#### INSTRUCTIONS FOR THE TASK:
Work out the count of lines in the entries below that include "preferences", and write only that count.

-- RAW DATA follows --

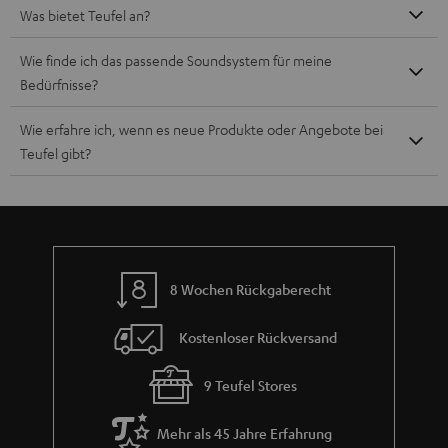
Was bietet Teufel an?
Wie finde ich das passende Soundsystem für meine
Bedürfnisse?
Wie erfahre ich, wenn es neue Produkte oder Angebote bei
Teufel gibt?
8 Wochen Rückgaberecht
Kostenloser Rückversand
9 Teufel Stores
Mehr als 45 Jahre Erfahrung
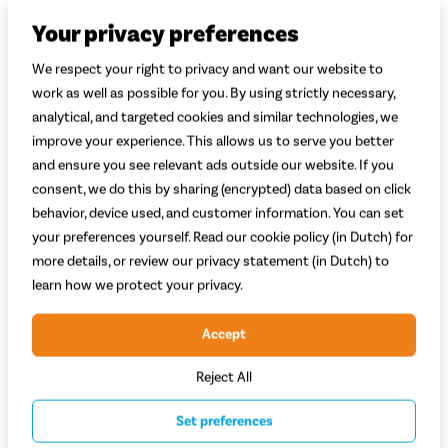
uit kan doen. Het loont hoe dan ook om je bakfiets te
verzekeren. Want diefstal is nooit helemaal uit te sluiten. Net als
Your privacy preferences
een aanrijding door een auto. Met een bakfietsverzekering
voorkom je onverwachte kosten en mag je snel een herstelde of
We respect your right to privacy and want our website to
nieuwe bakfiets verwachten na zo’n gebeurtenis.
work as well as possible for you. By using strictly necessary,
analytical, and targeted cookies and similar technologies, we
Voor een bakfiets kan je bij de meeste verzekaars een
normale
improve your experience. This allows us to serve you better
fietsverzekering
afsluiten. Veel verzekeraars geven een flinke
and ensure you see relevant ads outside our website. If you
korting op de premie als de bakfiets is uitgerust met een GPS-
consent, we do this by sharing (encrypted) data based on click
tracker. Op deze pagina lees je hoe het werkt.
behavior, device used, and customer information. You can set
your preferences yourself. Read our cookie policy (in Dutch) for
more details, or review our privacy statement (in Dutch) to
learn how we protect your privacy.
Accept
Reject All
Set preferences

-- RAW DATA concluded --

#### ANSWER TO THE PROBLEM:
3